Sebenarnya, perdebatan mengenai perlu tidaknya Ujian
Nasional (UN) sebenarnya sudah tidak begitu relevan, mengingat walaupun
Mahkamah Agung sudah menganulir, namun Pemerintah tetap bersikeras
menjalankannya. Untuk menjalankan UN tersebut pemerintah berpijak pada beberapa
aturan hukum yang ada yaitu UU nomor 20 tahun 2003 tentang Sistem Pendidikan
Nasional (Sisdiknas), Peraturan Pemerintah Nomor 19 tahun 2005 tentang Standar
Nasional Pendidikan (SNP), serta beberapa Permendiknas sebagai bentuk
penjabaran peraturan di atasnya seperti Peraturan Menteri Pendidikan Nasional
Republik Indonesia Nomor 20 Tahun 2007 Tentang Standar Penilaian Pendidikan.
Dalam standar penilaian pendidikan disebutkan tentang
adanya tiga macam penilaian yaitu pertama penilaian oleh pendidik yang
dilakukan oleh Guru yang mengajar bidang studi yang bersangkutan atau guru kelas
yang diampu kemudian dikenal dengan ulangan harian termasuk yang ulangan yang
dikoordinasikan oleh lembaga/Sekolah yang dikenal dengan ulangan tengah
semester, ulangan akhir semester dan ulangan kenaikan kelas.
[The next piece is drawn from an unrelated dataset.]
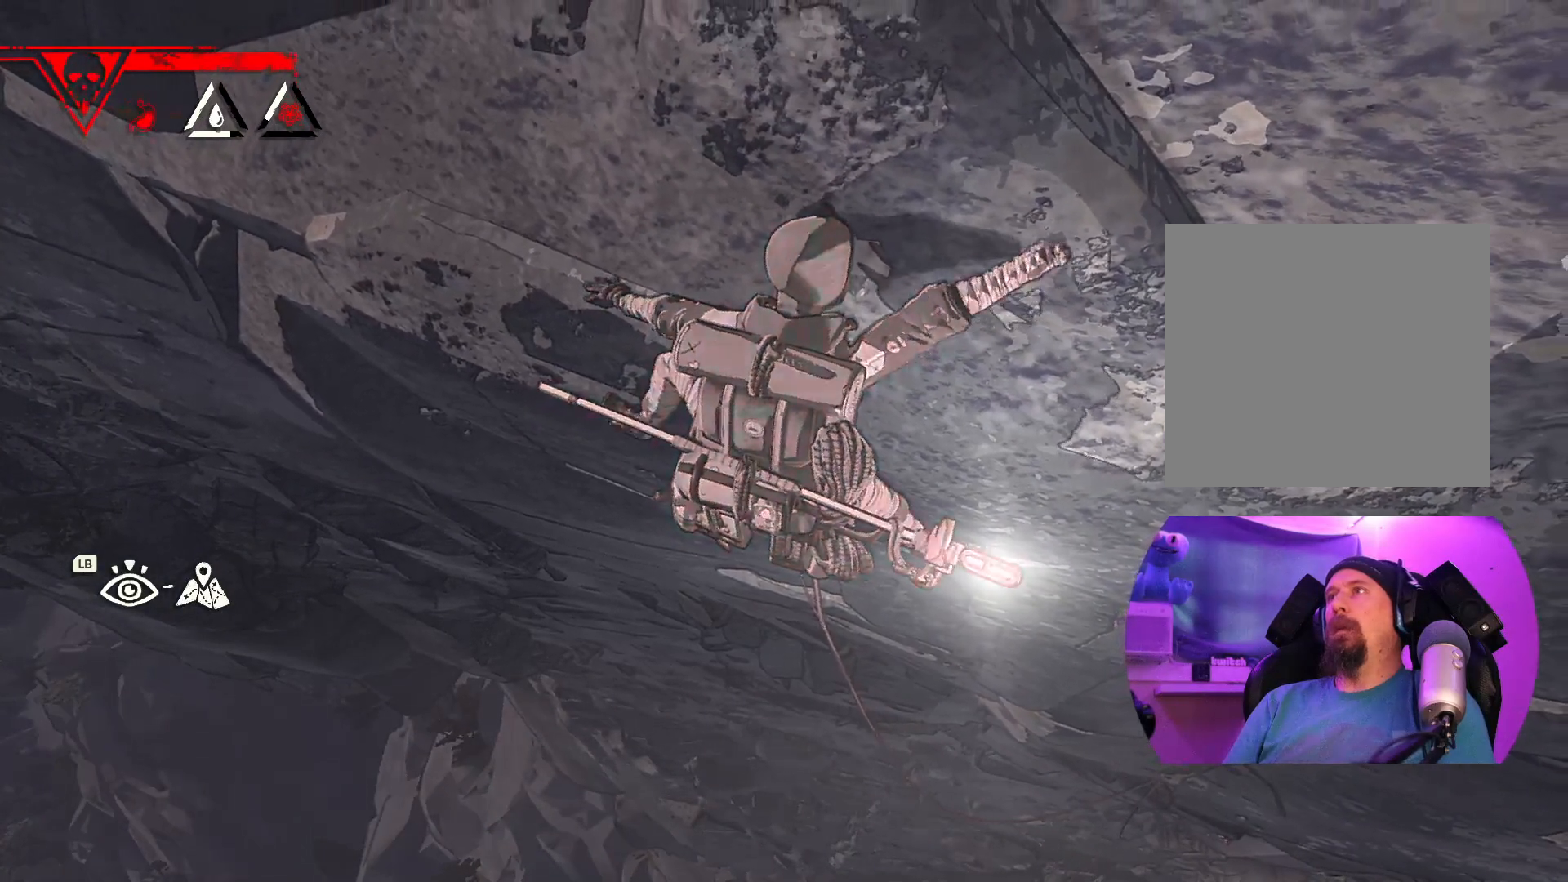
{"buttons": [], "left_stick": "up-right", "right_stick": "center", "events": []}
Kedua adalah
Penilaian yang dilakukan oleh satuan pendidikan yaitu Ujian Sekolah, dan ketiga
adalah penilaian yang dilakukan oleh Pemerintah terhadap hasil pembelajaran
yang dilakukan oleh satuan pendidikan kepada perserta didik yang dikenal dengan
Ujian Nasional (UN). Sehingga UN merupakan harga mati yang harus dilakukan oleh
pemerintah sebagai wujud tanggung jawab pelaksana Undang-undang di bidang
pendidikan di republik ini. Dan, jika pemerintah tidak menyelenggarakan UN
justru bisa dianggap melanggar undang-undang.
Perkaranya sekarang, fenomena penyelenggaraan UN yang
masih diwarnai banyak kecurangan yang bukan hanya berasal dari ranah murid
sendiri, tetapi melibatkan orang-orang yang semestinya berkewajiban menanamkan
karakter kejujuran di tempat terhormat dalam fenomena UN, bagaimana penyikapan
kita bersama terhadap fenomena ini. Diskusi menarik ini, pertama kali
ditanggapi oleh Drs. H. Sirdjanul Ghufron, M. Ed. St. Menurut Ghufron,
selain sebagai penentu kelulusan atas standar yang disyaratkan, UN juga
berfungsi sebagai pemetaan pendidikan yang dijadikan dasar analisis untuk
pengembangan pendidikan termasuk di dalamnya pemberian bantuan dana.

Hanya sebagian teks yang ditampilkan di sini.